Injecting New Knowledge into Large Language Models via Supervised Fine-Tuning
Nick Mecklenburg, Yiyou Lin, Xiaoxiao Li, Daniel Holstein, Leonardo Nunes, Sara Malvar, Bruno Silva, Ranveer Chandra, Vijay Aski, Pavan Kumar Reddy Yannam, Tolga Aktas, Todd Hendry
TL;DR
This work probes how supervised fine-tuning can inject new, post-cutoff knowledge into large language models by comparing two data-generation strategies: token-based scaling (quantity-focused) and fact-based scaling (coverage-focused). Using GPT-4 with LoRA, the authors show that token-based scaling can boost Q&A accuracy but suffers from uneven fact coverage and diminishing returns at high scale, while fact-based scaling delivers more uniform knowledge ingestion and steadier gains. The study also benchmarks against RAG and analyzes cross-validation between token- and fact-based regimes, highlighting the importance of dataset design for knowledge retention. Overall, the findings advocate for fact-aware dataset construction to achieve robust domain adaptation in LLMs and inform practical knowledge ingestion strategies for post-cutoff domains like sports.
Abstract
In recent years, Large Language Models (LLMs) have shown remarkable performance in generating human-like text, proving to be a valuable asset across various applications.

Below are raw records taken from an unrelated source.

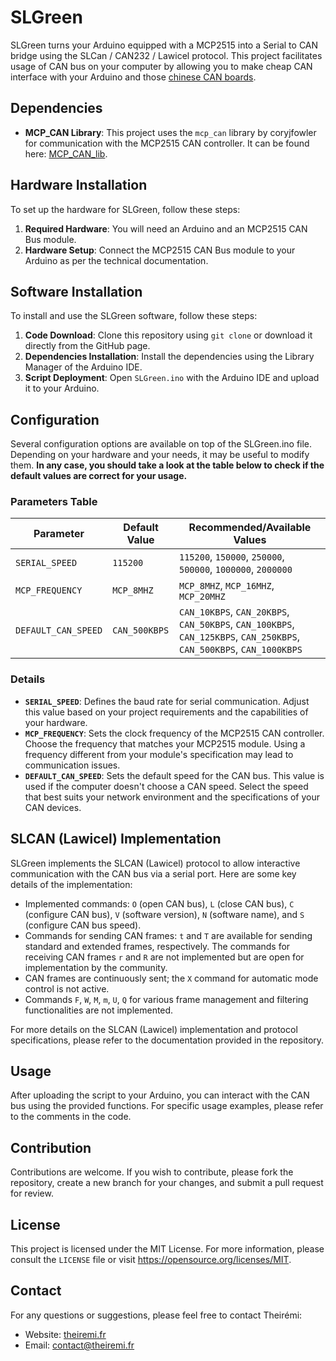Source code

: # SLGreen

SLGreen turns your Arduino equipped with a MCP2515 into a Serial to CAN bridge using the SLCan / CAN232 / Lawicel protocol.
This project facilitates usage of CAN bus on your computer by allowing you to make cheap CAN interface with your Arduino and those [chinese CAN boards](https://www.aliexpress.com/w/wholesale-MCP2515-arduino.html).

## Dependencies
- **MCP_CAN Library**: This project uses the `mcp_can` library by coryjfowler for communication with the MCP2515 CAN controller. It can be found here: [MCP_CAN_lib](https://github.com/coryjfowler/MCP_CAN_lib).

## Hardware Installation
To set up the hardware for SLGreen, follow these steps:

1. **Required Hardware**: You will need an Arduino and an MCP2515 CAN Bus module.
2. **Hardware Setup**: Connect the MCP2515 CAN Bus module to your Arduino as per the technical documentation.

## Software Installation
To install and use the SLGreen software, follow these steps:

1. **Code Download**: Clone this repository using `git clone` or download it directly from the GitHub page.
2. **Dependencies Installation**: Install the dependencies using the Library Manager of the Arduino IDE.
3. **Script Deployment**: Open `SLGreen.ino` with the Arduino IDE and upload it to your Arduino.



## Configuration
Several configuration options are available on top of the SLGreen.ino file.
Depending on your hardware and your needs, it may be useful to modify them.
**In any case, you should take a look at the table below to check if the default values are correct for your usage.**

### Parameters Table

| Parameter           | Default Value     | Recommended/Available Values                                      |
|---------------------|-------------------|-------------------------------------------------------------------|
| `SERIAL_SPEED`      | `115200`          | `115200`, `150000`, `250000`, `500000`, `1000000`, `2000000`      |
| `MCP_FREQUENCY`     | `MCP_8MHZ`        | `MCP_8MHZ`, `MCP_16MHZ`, `MCP_20MHZ`                              |
| `DEFAULT_CAN_SPEED` | `CAN_500KBPS`     | `CAN_10KBPS`, `CAN_20KBPS`, `CAN_50KBPS`, `CAN_100KBPS`, `CAN_125KBPS`, `CAN_250KBPS`, `CAN_500KBPS`, `CAN_1000KBPS` |

### Details

- **`SERIAL_SPEED`**: Defines the baud rate for serial communication. Adjust this value based on your project requirements and the capabilities of your hardware.
- **`MCP_FREQUENCY`**: Sets the clock frequency of the MCP2515 CAN controller. Choose the frequency that matches your MCP2515 module. Using a frequency different from your module's specification may lead to communication issues.
- **`DEFAULT_CAN_SPEED`**: Sets the default speed for the CAN bus. This value is used if the computer doesn't choose a CAN speed. Select the speed that best suits your network environment and the specifications of your CAN devices.


## SLCAN (Lawicel) Implementation
SLGreen implements the SLCAN (Lawicel) protocol to allow interactive communication with the CAN bus via a serial port. Here are some key details of the implementation:
- Implemented commands: `O` (open CAN bus), `L` (close CAN bus), `C` (configure CAN bus), `V` (software version), `N` (software name), and `S` (configure CAN bus speed).
- Commands for sending CAN frames: `t` and `T` are available for sending standard and extended frames, respectively. The commands for receiving CAN frames `r` and `R` are not implemented but are open for implementation by the community.
- CAN frames are continuously sent; the `X` command for automatic mode control is not active.
- Commands `F`, `W`, `M`, `m`, `U`, `Q` for various frame management and filtering functionalities are not implemented.

For more details on the SLCAN (Lawicel) implementation and protocol specifications, please refer to the documentation provided in the repository.

## Usage
After uploading the script to your Arduino, you can interact with the CAN bus using the provided functions. For specific usage examples, please refer to the comments in the code.

## Contribution
Contributions are welcome. If you wish to contribute, please fork the repository, create a new branch for your changes, and submit a pull request for review.

## License
This project is licensed under the MIT License. For more information, please consult the `LICENSE` file or visit https://opensource.org/licenses/MIT.

## Contact
For any questions or suggestions, please feel free to contact Theirémi:
- Website: [theiremi.fr](https://www.theiremi.fr/#contact)
- Email: [contact@theiremi.fr](mailto:contact@theiremi.fr)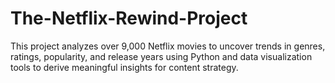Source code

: # The-Netflix-Rewind-Project
This project analyzes over 9,000 Netflix movies to uncover trends in genres, ratings, popularity, and release years using Python and data visualization tools to derive meaningful insights for content strategy.
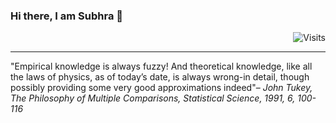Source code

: ### Hi there, I am Subhra 👋  
<div align="right"><img src="https://img.shields.io/badge/Visits-18-blue?label=PageVisitCounter&labelColor=000000&logo=GitHub&logoColor=FFFFFF&color=1D70B8&style=for-the-badge" alt="Visits"></div>

___
"Empirical knowledge is always fuzzy! And theoretical knowledge, like all the laws of physics, as of today’s date, is always wrong-in detail, though possibly providing some very good approximations indeed"– *John Tukey, The Philosophy of Multiple Comparisons, Statistical Science, 1991, 6, 100-116*





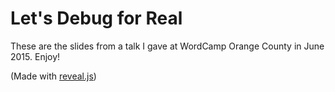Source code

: # Let's Debug for Real

These are the slides from a talk I gave at WordCamp Orange County in June 2015.  Enjoy!

(Made with <a href="http://lab.hakim.se/reveal-js/">reveal.js</a>)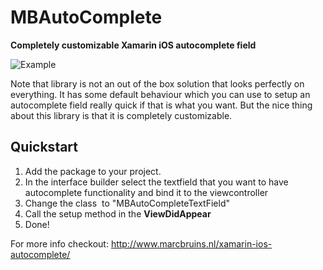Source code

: # MBAutoComplete
<strong>Completely customizable Xamarin iOS autocomplete field</strong>

![Example](https://github.com/MarcBruins/MBAutoComplete/blob/master/images/example_image.png)


Note that library is not an out of the box solution that looks perfectly on everything. It has some default behaviour which you can use to setup an autocomplete field really quick if that is what you want. But the nice thing about this library is that it is completely customizable.

<h2>Quickstart</h2>
<ol>
 	<li>Add the package to your project.</li>
 	<li>In the interface builder select the textfield that you want to have autocomplete functionality and bind it to the viewcontroller</li>
 	<li>Change the class  to "MBAutoCompleteTextField"</li>
 	<li>Call the setup method in the <strong>ViewDidAppear</strong></li>
 	<li>Done!</li>
</ol>

For more info checkout: <a href="http://www.marcbruins.nl/xamarin-ios-autocomplete/">http://www.marcbruins.nl/xamarin-ios-autocomplete/</a>
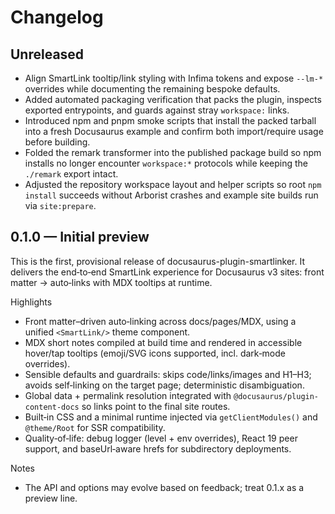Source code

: # Changelog

## Unreleased

- Align SmartLink tooltip/link styling with Infima tokens and expose `--lm-*` overrides while documenting the remaining bespoke defaults.
- Added automated packaging verification that packs the plugin, inspects exported entrypoints, and guards against stray `workspace:` links.
- Introduced npm and pnpm smoke scripts that install the packed tarball into a fresh Docusaurus example and confirm both import/require usage before building.
- Folded the remark transformer into the published package build so npm installs no longer encounter `workspace:*` protocols while keeping the `./remark` export intact.
- Adjusted the repository workspace layout and helper scripts so root `npm install` succeeds without Arborist crashes and example site builds run via `site:prepare`.

## 0.1.0 — Initial preview

This is the first, provisional release of docusaurus-plugin-smartlinker. It delivers the end‑to‑end SmartLink experience for Docusaurus v3 sites: front matter → auto‑links with MDX tooltips at runtime.

Highlights
- Front matter–driven auto‑linking across docs/pages/MDX, using a unified `<SmartLink/>` theme component.
- MDX short notes compiled at build time and rendered in accessible hover/tap tooltips (emoji/SVG icons supported, incl. dark‑mode overrides).
- Sensible defaults and guardrails: skips code/links/images and H1–H3; avoids self‑linking on the target page; deterministic disambiguation.
- Global data + permalink resolution integrated with `@docusaurus/plugin-content-docs` so links point to the final site routes.
- Built‑in CSS and a minimal runtime injected via `getClientModules()` and `@theme/Root` for SSR compatibility.
- Quality‑of‑life: debug logger (level + env overrides), React 19 peer support, and baseUrl‑aware hrefs for subdirectory deployments.

Notes
- The API and options may evolve based on feedback; treat 0.1.x as a preview line.
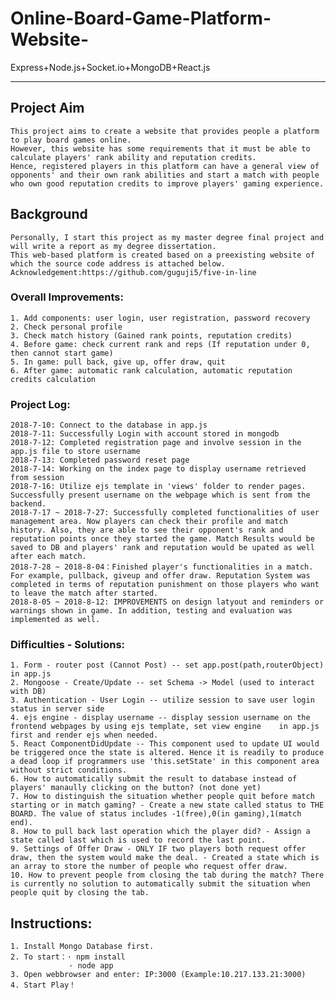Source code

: # Online-Board-Game-Platform-Website-
Express+Node.js+Socket.io+MongoDB+React.js

*************************

## Project Aim
    This project aims to create a website that provides people a platform to play board games online.
    However, this website has some requirements that it must be able to calculate players' rank ability and reputation credits.
    Hence, registered players in this platform can have a general view of opponents' and their own rank abilities and start a match with people who own good reputation credits to improve players' gaming experience.

## Background
    Personally, I start this project as my master degree final project and will write a report as my degree dissertation.
    This web-based platform is created based on a preexisting website of which the source code address is attached below.
    Acknowledgement:https://github.com/guguji5/five-in-line

### Overall Improvements:

    1. Add components: user login, user registration, password recovery
    2. Check personal profile
    3. Check match history (Gained rank points, reputation credits)
    4. Before game: check current rank and reps (If reputation under 0, then cannot start game)
    5. In game: pull back, give up, offer draw, quit
    6. After game: automatic rank calculation, automatic reputation credits calculation              

### Project Log:

    2018-7-10: Connect to the database in app.js
    2018-7-11: Successfully Login with account stored in mongodb
    2018-7-12: Completed registration page and involve session in the app.js file to store username
    2018-7-13: Completed password reset page
    2018-7-14: Working on the index page to display username retrieved from session
    2018-7-16: Utilize ejs template in 'views' folder to render pages. Successfully present username on the webpage which is sent from the backend.
    2018-7-17 ~ 2018-7-27: Successfully completed functionalities of user management area. Now players can check their profile and match history. Also, they are able to see their opponent's rank and reputation points once they started the game. Match Results would be saved to DB and players' rank and reputation would be upated as well after each match.
    2018-7-28 ~ 2018-8-04：Finished player's functionalities in a match. For example, pullback, giveup and offer draw. Reputation System was completed in terms of reputation punishment on those players who want to leave the match after started.
    2018-8-05 ~ 2018-8-12: IMPROVEMENTS on design latyout and reminders or warnings shown in game. In addition, testing and evaluation was implemented as well.

### Difficulties - Solutions:

    1. Form - router post (Cannot Post) -- set app.post(path,routerObject) in app.js
    2. Mongoose - Create/Update -- set Schema -> Model (used to interact with DB)
    3. Authentication - User Login -- utilize session to save user login status in server side
    4. ejs engine - display username -- display session username on the frontend webpages by using ejs template, set view engine    in app.js first and render ejs when needed.
    5. React ComponentDidUpdate -- This component used to update UI would be triggered once the state is altered. Hence it is readily to produce a dead loop if programmers use 'this.setState' in this component area without strict conditions.
    6. How to automatically submit the result to database instead of players' manaully clicking on the button? (not done yet)
    7. How to distinguish the situation whether people quit before match starting or in match gaming? - Create a new state called status to THE BOARD. The value of status includes -1(free),0(in gaming),1(match end).
    8. How to pull back last operation which the player did? - Assign a state called last which is used to record the last point.
    9. Settings of Offer Draw - ONLY IF two players both request offer draw, then the system would make the deal. - Created a state which is an array to store the number of people who request offer draw.
    10. How to prevent people from closing the tab during the match? There is currently no solution to automatically submit the situation when people quit by closing the tab.
    
## Instructions:

    1. Install Mongo Database first.
    2. To start：· npm install
                 · node app
    3. Open webbrowser and enter: IP:3000 (Example:10.217.133.21:3000)
    4. Start Play！

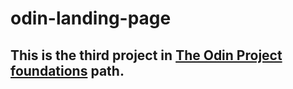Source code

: # odin-landing-page

## This is the third project in **[The Odin Project](https://www.theodinproject.com/)** [foundations](https://www.theodinproject.com/paths/foundations) path.
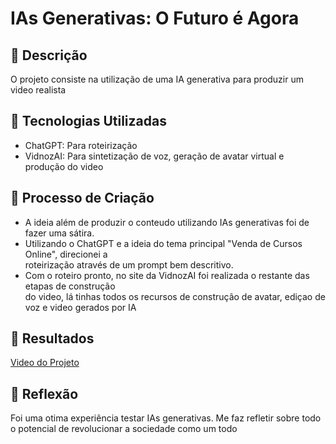 # IAs Generativas: O Futuro é Agora

## 📒 Descrição
O projeto consiste na utilização de uma IA generativa para produzir um video realista

## 🤖 Tecnologias Utilizadas
* ChatGPT: Para roteirização
* VidnozAI: Para sintetização de voz, geração de avatar virtual e produção do video

## 🧐 Processo de Criação
* A ideia além de produzir o conteudo utilizando IAs generativas foi de fazer uma sátira.<br>
* Utilizando o ChatGPT e a ideia do tema principal "Venda de Cursos Online", direcionei a <br> 
roteirização através de um prompt bem descritivo.<br>
* Com o roteiro pronto, no site da VidnozAI foi realizada o restante das etapas de construção<br>
do video, lá tinhas todos os recursos de construção de avatar, ediçao de voz e video gerados por IA

## 🚀 Resultados
[Video do Projeto](https://share.vidnoz.com/aivideo?id=4562883)

## 💭 Reflexão
Foi uma otima experiência testar IAs generativas. Me faz refletir sobre todo o potencial de revolucionar a sociedade como um todo
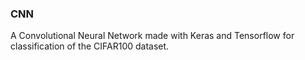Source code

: ### CNN
A Convolutional Neural Network made with Keras and Tensorflow for classification of the CIFAR100 dataset.
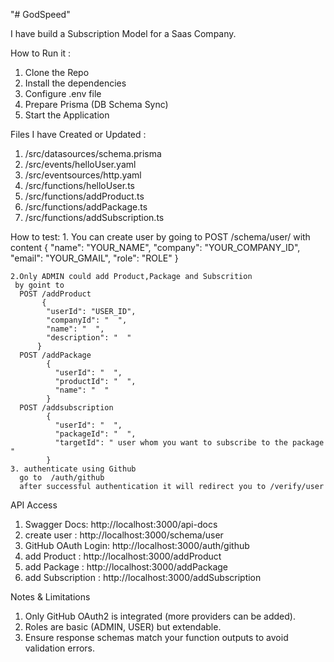 "# GodSpeed" 

I have build a Subscription Model for a Saas Company.

How to Run it :

  1. Clone the Repo
  2. Install the dependencies
  3. Configure .env file
  4. Prepare Prisma (DB Schema Sync)
  5. Start the Application

Files I have Created or Updated :
  1. /src/datasources/schema.prisma
  2. /src/events/helloUser.yaml
  3. /src/eventsources/http.yaml
  4. /src/functions/helloUser.ts
  5. /src/functions/addProduct.ts
  6. /src/functions/addPackage.ts
  7. /src/functions/addSubscription.ts

How to test:
    1. You can create user by going to POST /schema/user/ with content
        {
          "name": "YOUR_NAME",
          "company": "YOUR_COMPANY_ID",
          "email": "YOUR_GMAIL",
          "role": "ROLE"
        }
    
    2.Only ADMIN could add Product,Package and Subscrition
     by goint to 
      POST /addProduct 
           {
            "userId": "USER_ID",
            "companyId": "  ",
            "name": "  ",
            "description": "  "
          }
      POST /addPackage
            {
              "userId": "  ",
              "productId": "  ",
              "name": "  "
            }
      POST /addsubscription
            {
              "userId": "  ",
              "packageId": "  ",
              "targetId": " user whom you want to subscribe to the package "
            }
    3. authenticate using Github
      go to  /auth/github  
      after successful authentication it will redirect you to /verify/user

  
API Access
  1. Swagger Docs: http://localhost:3000/api-docs
  2. create user : http://localhost:3000/schema/user
  3. GitHub OAuth Login: http://localhost:3000/auth/github
  4. add Product : http://localhost:3000/addProduct
  5. add Package : http://localhost:3000/addPackage
  6. add Subscription : http://localhost:3000/addSubscription

Notes & Limitations

  1. Only GitHub OAuth2 is integrated (more providers can be added).
  2. Roles are basic (ADMIN, USER) but extendable.
  3. Ensure response schemas match your function outputs to avoid validation errors.
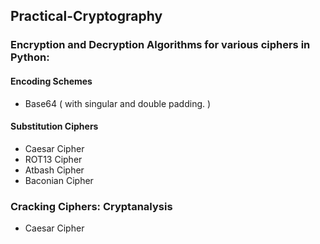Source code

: ## Practical-Cryptography

### Encryption and Decryption Algorithms for various ciphers in Python:

#### Encoding Schemes

* Base64 ( with singular and double padding. )

#### Substitution Ciphers

* Caesar Cipher
* ROT13 Cipher
* Atbash Cipher
* Baconian Cipher

### Cracking Ciphers: Cryptanalysis

* Caesar Cipher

However, adapting these models to incorporate new, out-of-domain knowledge remains a challenge, particularly for facts and events that occur after the model's knowledge cutoff date. This paper investigates the effectiveness of Supervised Fine-Tuning (SFT) as a method for knowledge injection in LLMs, specifically focusing on the domain of recent sporting events. We compare different dataset generation strategies -- token-based and fact-based scaling -- to create training data that helps the model learn new information. Our experiments on GPT-4 demonstrate that while token-based scaling can lead to improvements in Q&A accuracy, it may not provide uniform coverage of new knowledge. Fact-based scaling, on the other hand, offers a more systematic approach to ensure even coverage across all facts. We present a novel dataset generation process that leads to more effective knowledge ingestion through SFT, and our results show considerable performance improvements in Q&A tasks related to out-of-domain knowledge. This study contributes to the understanding of domain adaptation for LLMs and highlights the potential of SFT in enhancing the factuality of LLM responses in specific knowledge domains.